In 1930 he was arrested in the case of the Union Bureau of the Russian Social Democratic Labor Party (Mensheviks), was in Butyrka prison for several months, and was sentenced to 10 years in prison in May 1931, but was then released after intercession from the old Bolsheviks.

==Last arrest and death==
In November 1937 he was again arrested, and was held in the Lubyanka, Lefortovo and Butyrka prisons. He pleaded not guilty. In particular, during the interrogation on 14 January 1939, the investigator's demand to testify about "his counter-revolutionary activities" stated: "I intend to say the same thing today, what I will say tomorrow and the day after tomorrow, that I have never been engaged in counterrevolutionary activities, I have not been in any counterrevolutionary organizations and I have not led them". Malyantovich and his wife turned for help to Prosecutor General Vyshinsky, but he refused.

On 21 January 1940 the Military Collegium of the Supreme Court of the Soviet Union sentenced the 70-year-old Malyantovich to death. On 22 January that year he was shot. He is buried in the New Don Cemetery.

He was rehabilitated on 29 August 1959.

==Participation in the shooting of the film "Lenin in October"==
Yuri Nikulin offers the following account in his book "Almost Seriously":

Today I was told about the filming of the film "Lenin in October". When director Mikhail Romm filmed the scene of a meeting of the Provisional Government, he examined the participants for a long time and, stopping against a bearded man, whom everyone jokingly called Chernomor, took him by the beard and exclaimed:

– Why the hell did you stick this broomstick here?

– Sorry, but this is my beard – Chernomor began to justify himself.

During the shooting, the question arose of what orders Kerensky wore and how many adjutants he had.

– Did anyone find out? – Romm asked the crew.

In the ensuing silence came the confident voice of Chernomor.

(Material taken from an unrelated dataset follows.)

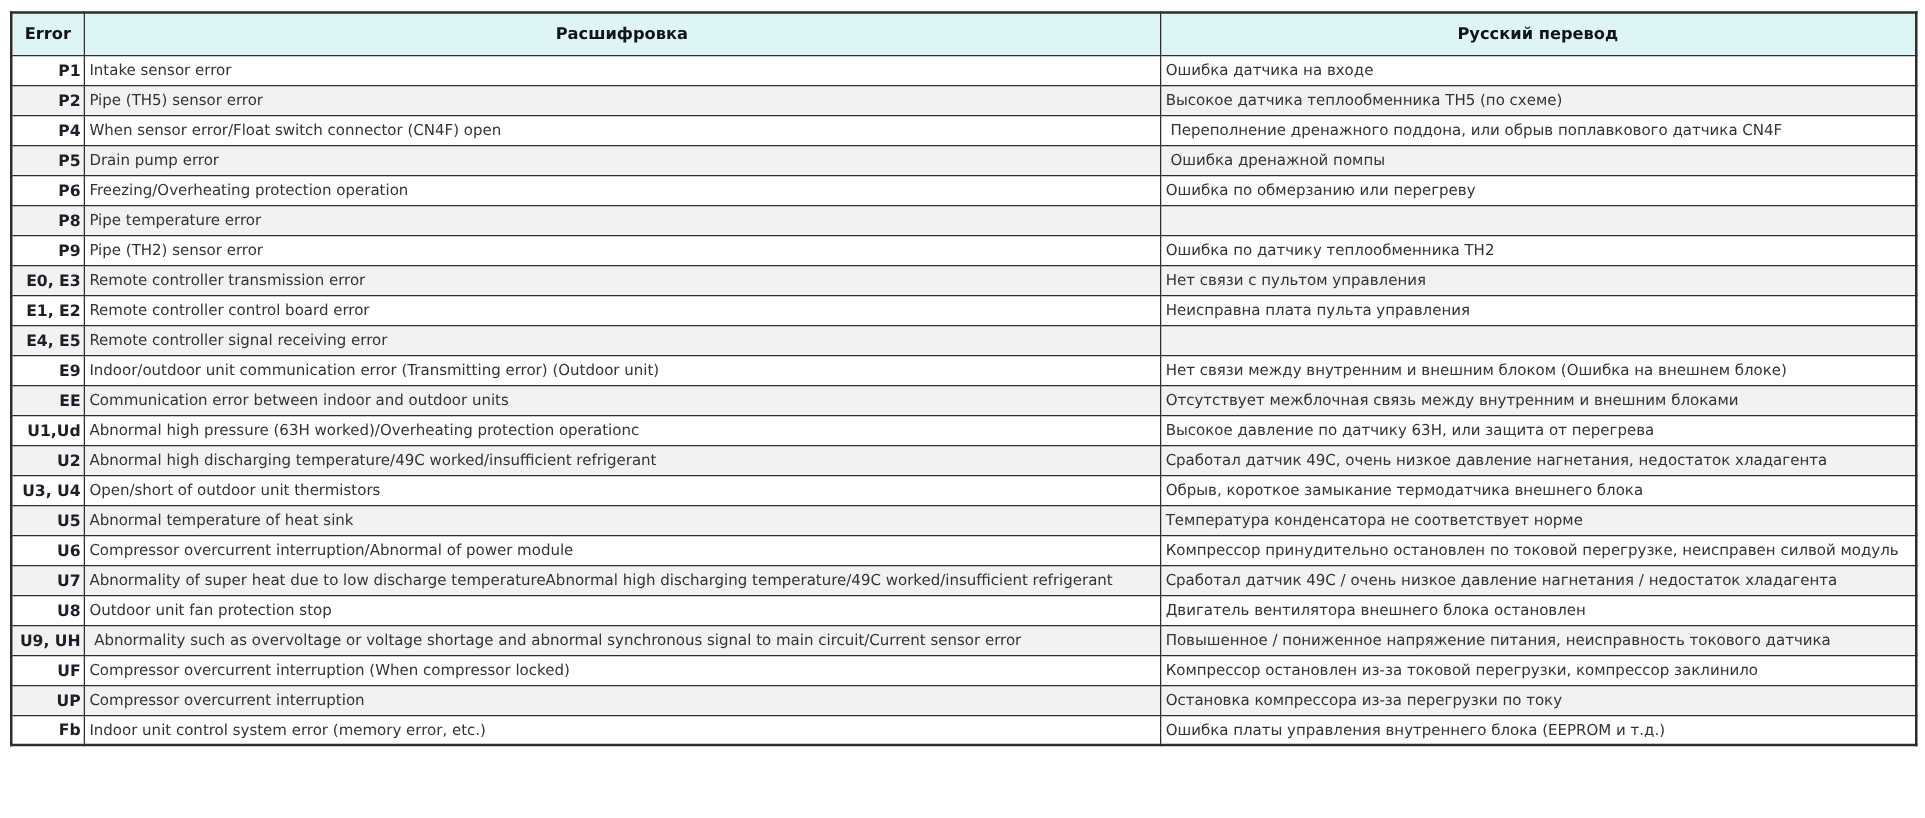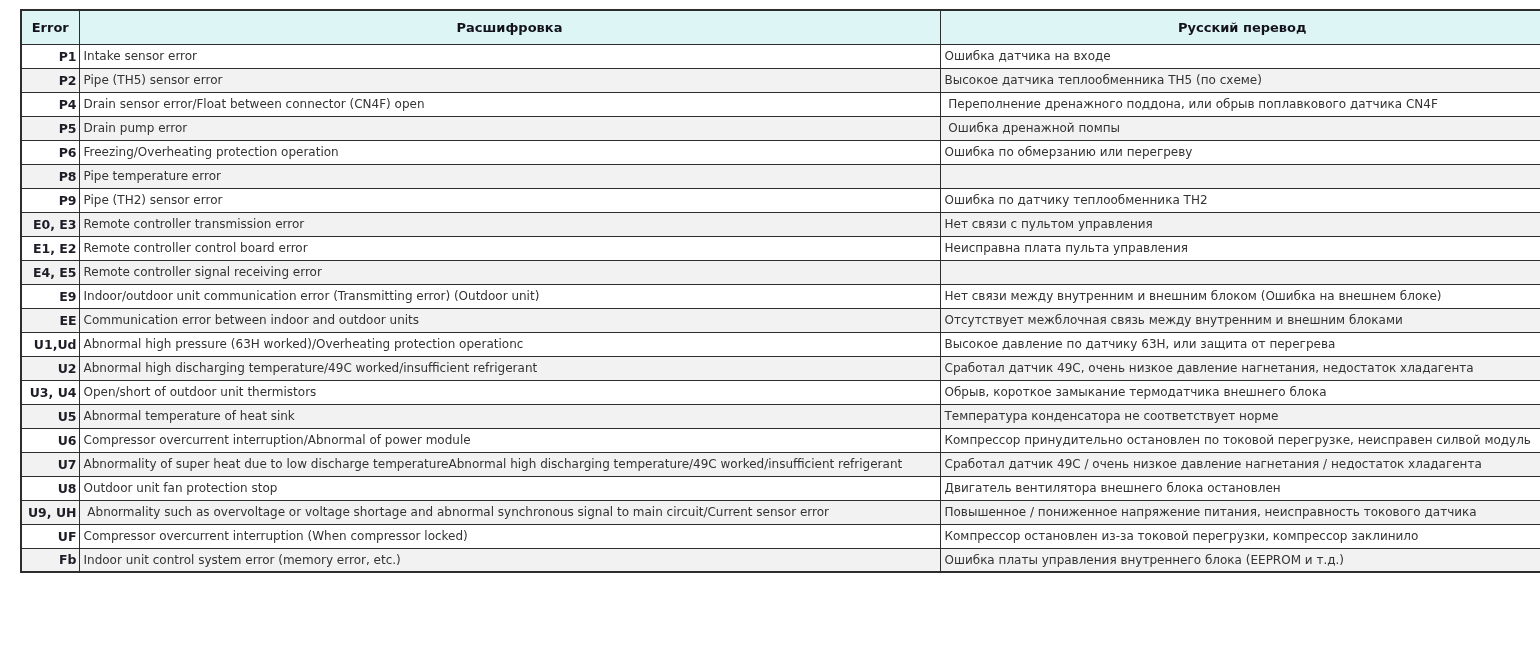"Error" .page { padding: 9px 8px 0 20px -> 9px 8px 0 8px }
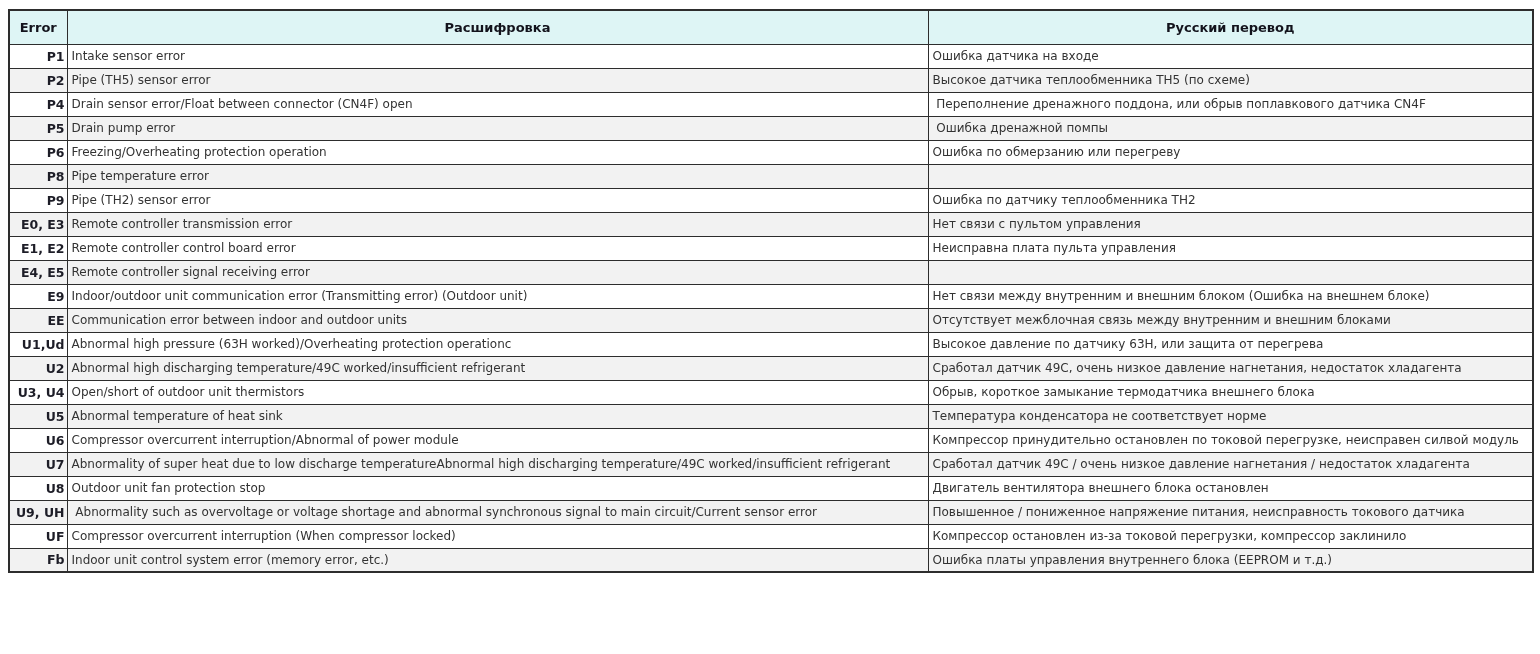"Drain sensor error/Float between" td.cell-desc { text: Drain sensor error/Float between -> When sensor error/Float switch }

– Alexander Fedorovich wore only a university badge, and he had two adjutants.

– How do you know where? – Romm was surprised.

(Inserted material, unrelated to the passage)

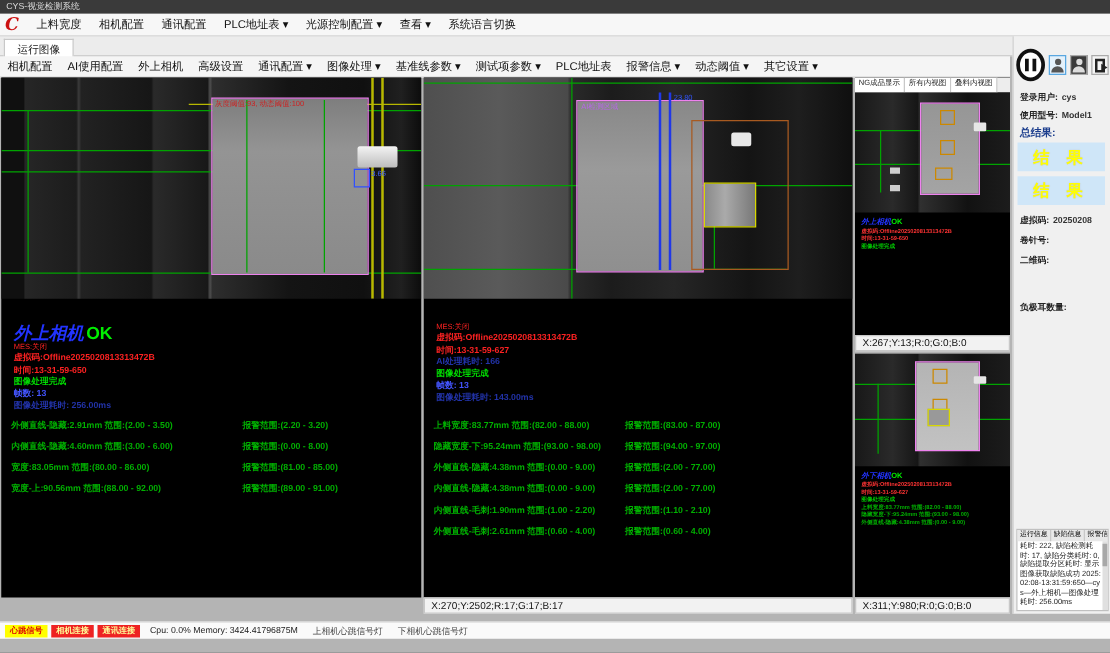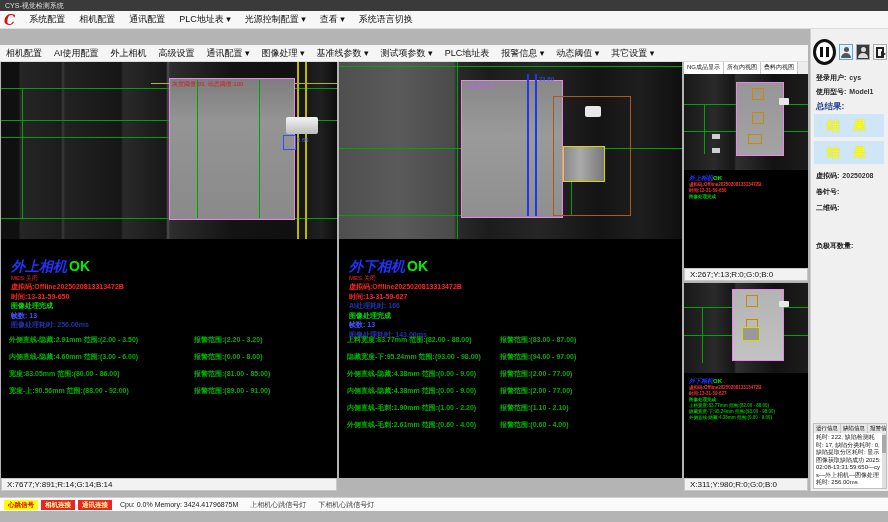"系统配置" span.menu-item { text: 系统配置 -> 上料宽度 }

– For your information, – answered Chernomor, – I’m a former minister of the Provisional Government Malyantovich.

So the former minister became the chief consultant for all episodes related to the Provisional Government, and played himself in the film.

Alexander Solzhenitsyn relates the same story in the "Gulag Archipelago". The story is, however, probably apocryphal. The film was shot in 1937, and in November of the same year Malyantovich was arrested and later executed. This report comes from 1964, 27 years later. Although the actor playing Malyantovich resembles photographs of Malyantovich himself, the actor Sergei Tsenin, who had a film career lasting nearly forty years, almost certainly portrayed Malyantovich in the film.

==Bibliography==
- Stay in Your Covenant... Nikolai Konstantinovich Muravyov. Lawyer and Public Figure. Moscow, 2004.
- Nikolai Troitsky. The Advocacy in Russia and the Political Processes of 1866–1904. – Tula, 2000.